La solution est to set the System Profile setting in the BIOS to Performance, as opposed to Performance per watt [OS] or Performance per watt [DAPC] (the latter being the default).

The relevant Dell documentation, pp3:

http://en.community.dell.com/techcenter/extras/m/white_papers/20161975/download

And this reply from one of the few Dell support engineers who’s familiar with le problème:

The short version is: C-States disable additional processor cores during idling times.
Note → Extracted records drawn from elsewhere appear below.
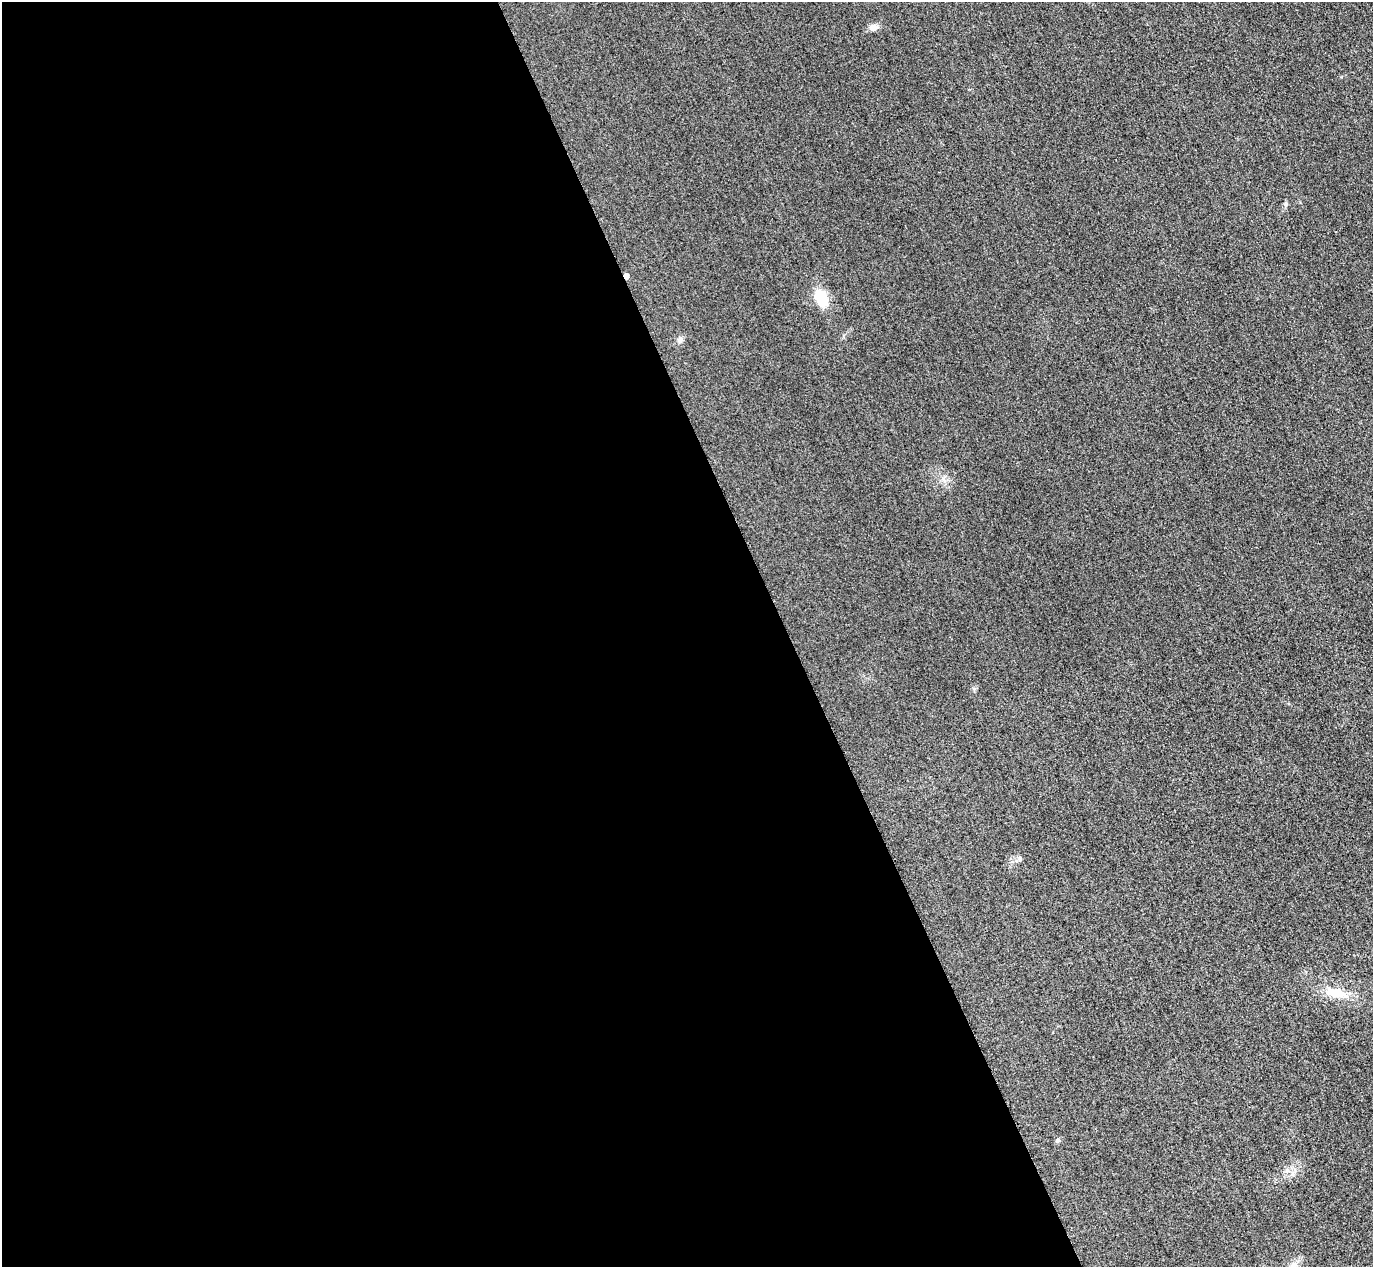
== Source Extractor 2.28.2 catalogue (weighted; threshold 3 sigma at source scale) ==
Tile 9 of 4 x 4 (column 1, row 3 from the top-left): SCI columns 31-1401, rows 1568-2832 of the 5546 x 5533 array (HDU 1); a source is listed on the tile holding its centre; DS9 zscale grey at full resolution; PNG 1375 x 1269 px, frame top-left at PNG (2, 2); no overlay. Shown black and unused: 57% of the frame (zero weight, under 3 of 4 exposures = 3% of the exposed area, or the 3 px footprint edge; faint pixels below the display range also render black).
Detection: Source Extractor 2.28.2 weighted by HDU 2 'WHT'; one run over the whole footprint, this tile lists its part. Background 0.139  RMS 0.019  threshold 0.0852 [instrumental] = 3 sigma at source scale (4.5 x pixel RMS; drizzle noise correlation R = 1.50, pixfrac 1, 0.05/0.05 arcsec/px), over >= 5 px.
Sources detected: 10; all 10 listed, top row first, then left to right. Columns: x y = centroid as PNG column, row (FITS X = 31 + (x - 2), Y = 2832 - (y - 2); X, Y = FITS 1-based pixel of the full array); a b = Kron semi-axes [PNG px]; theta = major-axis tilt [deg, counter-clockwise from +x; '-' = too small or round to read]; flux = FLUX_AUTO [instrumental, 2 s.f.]
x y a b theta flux
873 27 11 8 12 11
1286 204 7 5 84 3.6
626 276 5 4 - 11
821 298 20 11 -66 49
680 340 8 6 90 5.7
944 480 10 5 -54 6.6
1020 859 6 4 -89 3.3
1336 993 27 12 -6 42
1058 1141 5 5 - 5.1
1293 1266 18 7 48 15
Overlapping masked pixels (flux is a lower limit): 1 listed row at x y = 626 276
Isophote crosses this tile's border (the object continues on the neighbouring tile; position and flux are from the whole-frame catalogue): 1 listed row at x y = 1293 1266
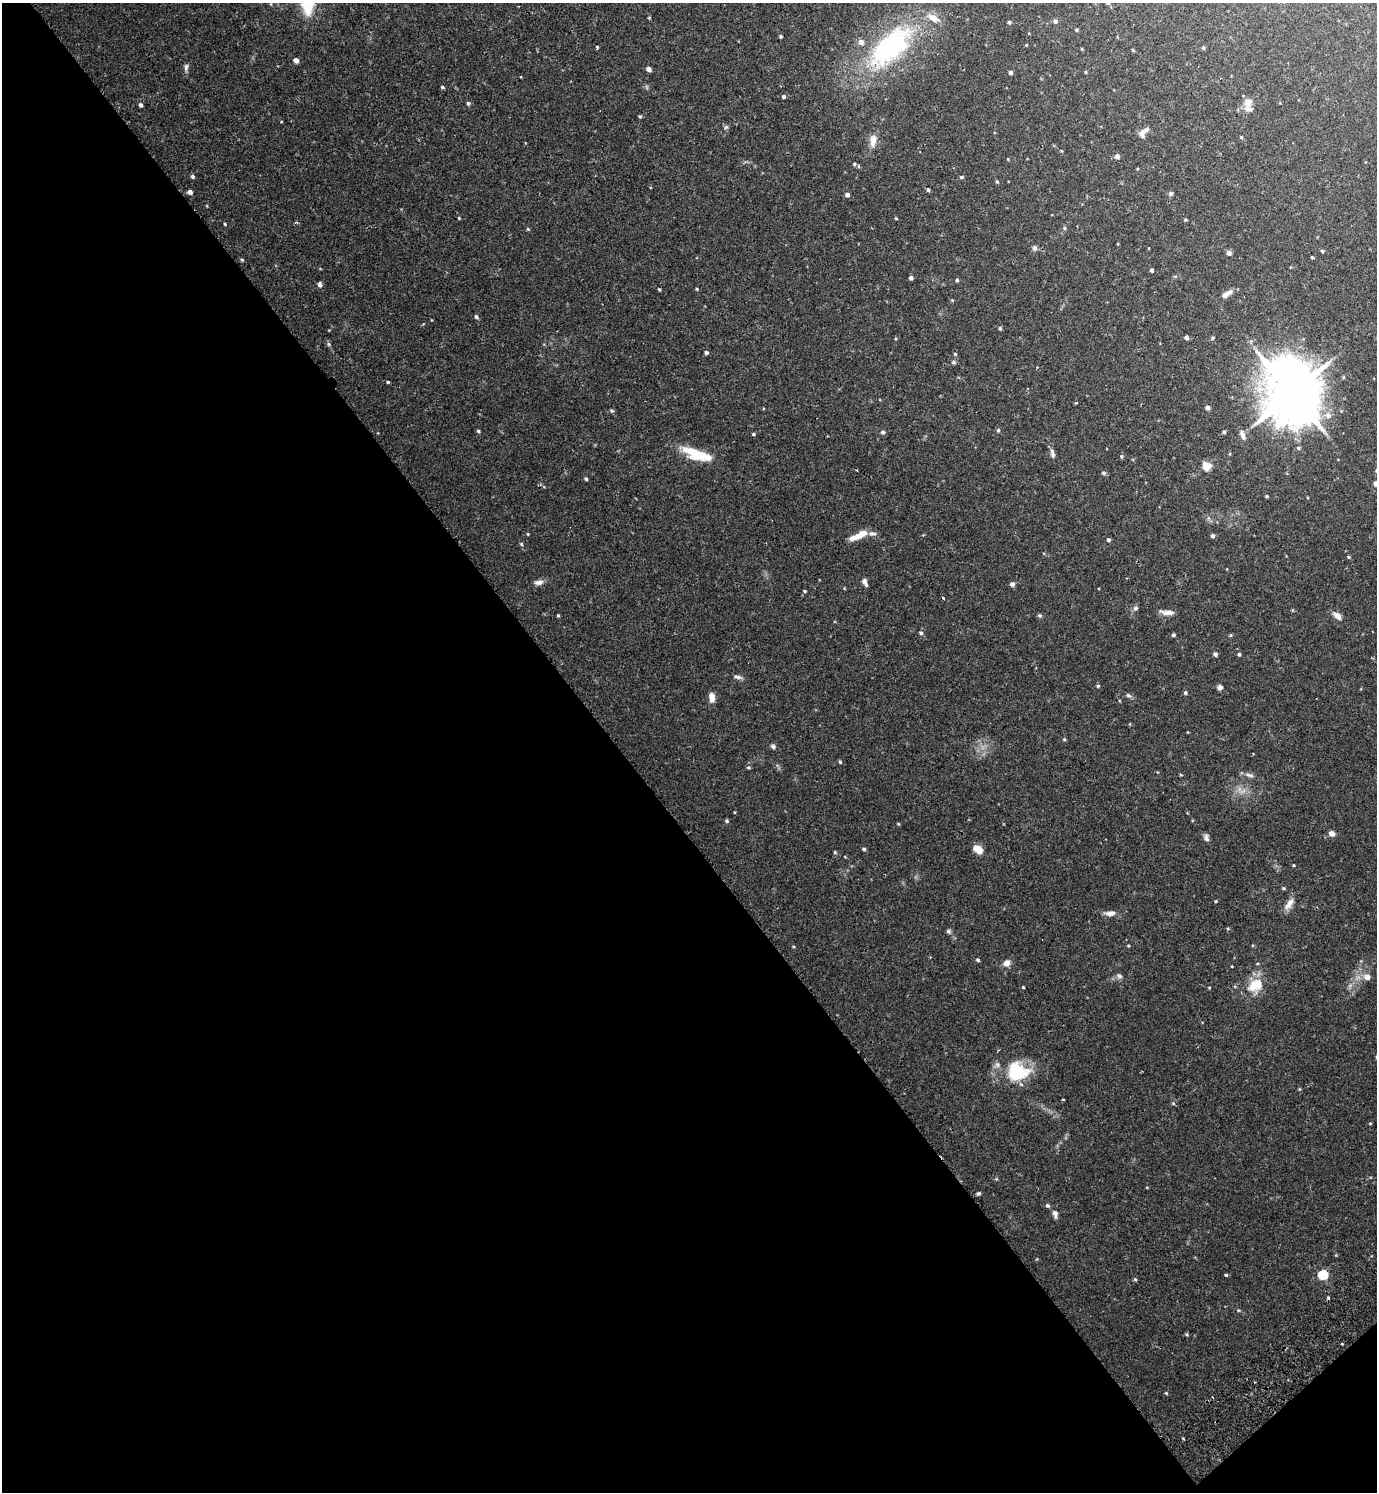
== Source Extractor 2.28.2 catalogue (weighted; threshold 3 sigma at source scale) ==
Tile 14 of 4 x 4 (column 2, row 4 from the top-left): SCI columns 1576-2950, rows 50-1539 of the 6040 x 6056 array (HDU 1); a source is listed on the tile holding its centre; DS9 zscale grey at full resolution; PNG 1379 x 1494 px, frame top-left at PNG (2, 3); no overlay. Shown black and unused: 46% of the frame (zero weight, under 2 of 3 exposures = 3% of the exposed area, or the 3 px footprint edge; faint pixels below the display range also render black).
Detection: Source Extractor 2.28.2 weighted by HDU 2 'WHT'; one run over the whole footprint, this tile lists its part. Background 0.0354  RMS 0.0034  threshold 0.0155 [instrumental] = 3 sigma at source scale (4.5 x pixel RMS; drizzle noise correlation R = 1.50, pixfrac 1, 0.05/0.05 arcsec/px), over >= 5 px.
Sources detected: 157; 1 cosmic-ray / hot-pixel residue — not listed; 5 inside a brighter listed object's ellipse — not listed separately; the other 151 listed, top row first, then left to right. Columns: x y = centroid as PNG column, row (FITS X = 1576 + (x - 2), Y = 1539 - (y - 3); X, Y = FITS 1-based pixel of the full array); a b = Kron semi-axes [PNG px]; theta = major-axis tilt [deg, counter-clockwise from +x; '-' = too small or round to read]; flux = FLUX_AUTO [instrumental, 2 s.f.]
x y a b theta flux
1108 3 5 4 - 0.59
649 18 4 3 - 0.29
1055 21 5 5 - 0.9
1009 22 4 4 - 0.64
1076 30 4 4 - 0.4
781 36 3 3 - 0.49
1026 45 4 3 - 0.28
597 47 3 3 - 0.66
890 47 60 28 45 52
1203 48 5 4 - 0.44
1082 49 5 3 - 0.26
296 60 5 4 - 1.6
186 67 10 5 80 0.93
649 69 4 4 - 1.5
1010 72 4 4 - 0.9
1086 72 4 3 - 0.33
442 87 4 3 - 0.47
784 97 5 4 - 0.49
468 103 5 5 - 0.58
1248 103 14 10 75 2.4
140 105 5 4 - 0.77
640 116 5 4 - 0.41
726 127 7 4 44 0.54
1142 135 11 7 88 1.5
1241 137 5 3 - 0.3
873 140 17 8 81 2.9
1117 156 6 5 - 1.2
1008 159 4 3 - 0.24
854 164 4 4 - 0.39
193 176 5 4 - 0.6
961 177 4 4 - 0.59
997 182 4 4 - 0.37
928 190 4 4 - 0.54
190 192 5 4 - 1.3
1171 194 5 5 - 0.79
847 195 5 5 - 1.2
459 218 4 3 - 0.29
896 218 4 3 - 0.3
1185 220 4 3 - 0.36
225 224 4 3 - 0.32
1064 228 6 4 89 0.4
528 229 5 4 - 0.37
1034 248 5 5 - 1.2
1322 251 5 4 - 0.49
1229 253 5 4 - 1.5
1312 257 3 3 - 0.66
242 260 5 4 - 0.38
1151 270 4 3 - 0.7
911 278 4 4 - 0.89
957 280 4 3 - 0.55
320 284 5 5 - 1.3
659 289 3 3 - 0.4
697 289 4 3 - 0.31
1227 294 15 6 31 2.4
952 300 4 3 - 0.28
476 317 6 4 -55 0.64
1000 328 5 4 - 0.46
1186 338 4 3 - 1.1
1213 338 5 3 - 0.39
329 344 6 4 -88 0.47
706 352 4 4 - 0.7
955 354 5 4 - 0.38
953 362 6 5 - 0.52
388 382 3 3 - 0.39
1292 393 18 15 -65 2300
1208 408 4 4 - 1.2
612 411 5 4 - 0.5
1328 415 9 9 - 2.1
998 430 5 4 - 0.44
478 431 4 4 - 0.47
883 432 5 5 - 0.7
1224 432 4 4 - 0.58
753 434 4 3 - 0.45
1242 435 15 6 -70 1.5
1298 448 6 4 12 0.57
1052 453 13 6 -78 1.2
697 454 34 10 -20 11
1121 456 5 4 - 0.45
1206 466 10 9 - 3.2
1104 473 6 5 - 0.6
586 479 5 4 - 0.5
1376 483 4 4 - 1.7
1267 496 4 3 - 0.38
528 534 4 3 - 0.28
858 535 23 7 25 4.5
1213 536 5 4 - 0.91
1108 540 4 4 - 0.62
521 544 5 3 - 0.47
1348 557 5 4 - 0.35
539 582 12 6 8 1.5
864 582 8 4 -62 1.5
1012 584 5 5 - 1.1
805 591 4 3 - 0.38
943 598 4 2 - 0.38
1135 608 6 6 - 0.83
1167 612 16 6 -6 2.2
558 615 4 3 - 0.35
1039 615 7 4 -1 0.46
1337 616 11 6 -41 2
921 633 5 5 - 0.53
1173 635 4 4 - 0.57
1230 635 4 4 - 0.41
1215 654 4 4 - 1
1239 654 5 4 - 0.56
738 677 13 5 -17 1.1
1098 686 4 4 - 0.42
1220 687 5 5 - 1.4
1185 693 5 4 - 0.53
1128 695 8 5 -19 0.72
712 697 10 6 -80 2.7
1064 739 4 4 - 0.4
773 746 6 6 - 0.75
840 762 5 4 - 0.4
748 767 5 5 - 0.49
1181 775 5 3 - 0.32
1249 775 13 5 -12 1.3
727 821 5 4 - 0.52
898 824 4 3 - 0.29
1332 833 6 5 - 1.8
1206 838 10 6 -76 1
864 849 5 4 - 0.53
978 849 10 7 -35 3.8
835 852 5 4 - 0.35
1293 865 3 3 - 0.32
1284 888 5 3 - 0.4
1216 901 4 3 - 0.3
1289 904 18 8 53 2.5
1110 913 14 6 5 1.8
949 931 6 6 - 0.6
1128 945 4 3 - 0.28
978 960 5 4 - 0.56
1007 963 10 8 48 1.7
1232 967 3 2 - 0.33
1119 976 8 6 -33 0.86
1367 977 7 6 - 2.3
1256 985 22 17 33 7.5
1023 987 3 3 - 0.3
1209 988 3 3 - 0.28
1017 1071 27 23 -14 16
1063 1099 3 2 - 0.31
1370 1123 5 3 - 0.27
978 1193 5 4 - 0.55
1047 1205 6 4 -41 0.67
1055 1214 11 6 -80 1.4
1226 1275 4 3 - 0.64
1323 1275 5 5 - 23
1135 1279 4 4 - 0.59
1238 1310 5 4 - 0.32
1186 1334 5 4 - 0.38
1342 1344 3 3 - 0.41
1166 1393 4 3 - 0.35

For VMs that are tied to a core (this is OS controlled, I do not believe it’s configurable), this could result in them locking up, as they’re attemping to perform actions with resources that no longer exist in their eyes.

Generally speaking, C-States are generally used on items like backup servers, secondary role servers (Backup dns, dhcp, Domain controllers, etc) so that way the backup servers can remain on, but in a low power mode to save energy.

Addtional Documentation can be found here:

http://en.wikipedia.org/wiki/Advanced_Configuration_and_Power_Interface

In a nutshell, power idling on a Dell server should always be turned off (set to Performance) for Hypervisor hosts.

Merci to Eddy Simons at Kitsap Bank for helping me to find this solution.